# Job:
Pick out every line of the entries below where "video" occurs, and copy those lines.

[Rendered images with source text]
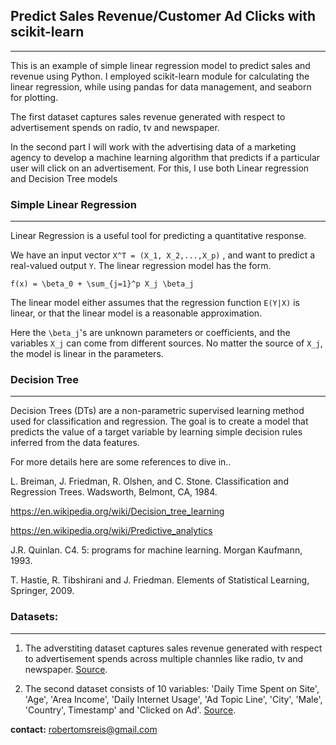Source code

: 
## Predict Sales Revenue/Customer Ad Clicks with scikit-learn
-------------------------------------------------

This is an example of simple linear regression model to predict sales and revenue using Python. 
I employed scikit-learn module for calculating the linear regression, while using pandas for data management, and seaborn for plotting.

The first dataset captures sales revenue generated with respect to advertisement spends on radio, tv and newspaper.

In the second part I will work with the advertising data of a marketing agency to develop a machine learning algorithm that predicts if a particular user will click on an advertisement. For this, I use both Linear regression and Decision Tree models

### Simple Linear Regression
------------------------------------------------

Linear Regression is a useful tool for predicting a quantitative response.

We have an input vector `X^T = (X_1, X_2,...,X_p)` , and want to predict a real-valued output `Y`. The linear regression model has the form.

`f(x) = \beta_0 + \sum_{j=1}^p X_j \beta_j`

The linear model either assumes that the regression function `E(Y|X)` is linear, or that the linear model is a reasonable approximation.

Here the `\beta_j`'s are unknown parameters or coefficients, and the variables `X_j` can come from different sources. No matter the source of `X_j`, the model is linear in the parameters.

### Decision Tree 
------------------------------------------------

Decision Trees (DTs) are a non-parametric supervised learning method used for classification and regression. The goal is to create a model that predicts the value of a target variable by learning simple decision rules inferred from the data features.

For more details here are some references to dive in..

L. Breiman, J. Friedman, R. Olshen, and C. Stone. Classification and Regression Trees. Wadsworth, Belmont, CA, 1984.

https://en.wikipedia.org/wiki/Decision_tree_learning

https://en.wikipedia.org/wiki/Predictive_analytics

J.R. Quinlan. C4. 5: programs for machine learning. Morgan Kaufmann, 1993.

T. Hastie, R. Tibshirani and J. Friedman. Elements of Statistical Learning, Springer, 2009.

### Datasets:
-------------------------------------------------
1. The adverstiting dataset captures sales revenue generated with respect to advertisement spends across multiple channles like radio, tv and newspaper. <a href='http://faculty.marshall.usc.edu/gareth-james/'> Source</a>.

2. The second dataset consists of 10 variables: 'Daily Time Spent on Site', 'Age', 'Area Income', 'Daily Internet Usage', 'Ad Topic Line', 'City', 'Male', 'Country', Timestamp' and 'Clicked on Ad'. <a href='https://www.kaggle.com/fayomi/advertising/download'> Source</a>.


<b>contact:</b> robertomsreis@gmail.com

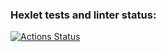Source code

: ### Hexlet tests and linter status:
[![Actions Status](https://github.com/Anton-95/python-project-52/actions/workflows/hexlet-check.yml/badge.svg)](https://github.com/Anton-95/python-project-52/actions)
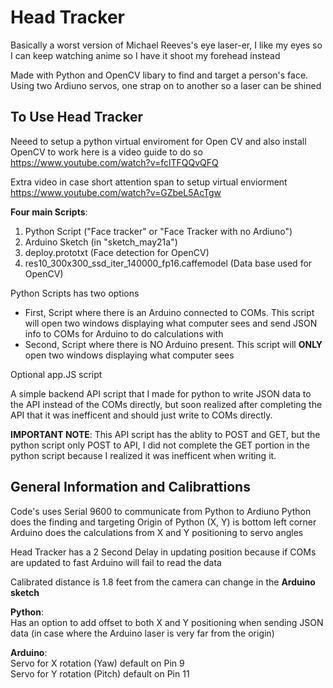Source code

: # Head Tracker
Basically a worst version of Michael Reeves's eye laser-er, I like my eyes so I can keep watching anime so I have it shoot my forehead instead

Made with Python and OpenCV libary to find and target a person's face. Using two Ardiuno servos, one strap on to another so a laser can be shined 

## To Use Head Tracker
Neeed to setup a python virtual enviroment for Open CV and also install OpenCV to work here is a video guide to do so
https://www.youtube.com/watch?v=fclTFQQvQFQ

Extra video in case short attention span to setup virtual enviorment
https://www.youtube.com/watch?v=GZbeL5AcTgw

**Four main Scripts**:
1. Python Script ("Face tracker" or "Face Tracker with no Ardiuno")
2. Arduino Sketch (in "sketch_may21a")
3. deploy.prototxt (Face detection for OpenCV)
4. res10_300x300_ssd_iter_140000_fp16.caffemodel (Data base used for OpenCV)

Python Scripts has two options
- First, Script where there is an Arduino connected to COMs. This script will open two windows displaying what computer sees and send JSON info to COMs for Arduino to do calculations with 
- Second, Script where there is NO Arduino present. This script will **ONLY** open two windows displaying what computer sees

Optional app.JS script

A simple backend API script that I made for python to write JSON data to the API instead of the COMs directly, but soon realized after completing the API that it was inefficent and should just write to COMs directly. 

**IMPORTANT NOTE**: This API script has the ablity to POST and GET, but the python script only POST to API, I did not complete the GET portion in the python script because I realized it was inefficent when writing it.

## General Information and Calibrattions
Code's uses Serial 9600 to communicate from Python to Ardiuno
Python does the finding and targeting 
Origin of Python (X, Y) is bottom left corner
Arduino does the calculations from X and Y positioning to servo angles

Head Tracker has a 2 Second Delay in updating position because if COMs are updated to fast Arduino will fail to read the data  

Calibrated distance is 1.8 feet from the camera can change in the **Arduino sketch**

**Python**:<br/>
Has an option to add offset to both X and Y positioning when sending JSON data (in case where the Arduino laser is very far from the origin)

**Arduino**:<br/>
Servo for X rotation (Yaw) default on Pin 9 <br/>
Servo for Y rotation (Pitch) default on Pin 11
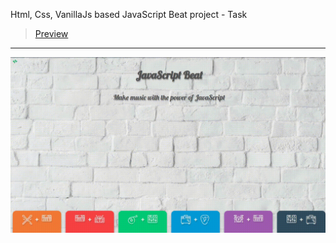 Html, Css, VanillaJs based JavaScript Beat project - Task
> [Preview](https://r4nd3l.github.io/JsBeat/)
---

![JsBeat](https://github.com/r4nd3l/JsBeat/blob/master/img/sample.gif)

# Written solution:
Neeed to setup a python virtual enviroment for Open CV and also install OpenCV to work here is a video guide to do so
Extra video in case short attention span to setup virtual enviorment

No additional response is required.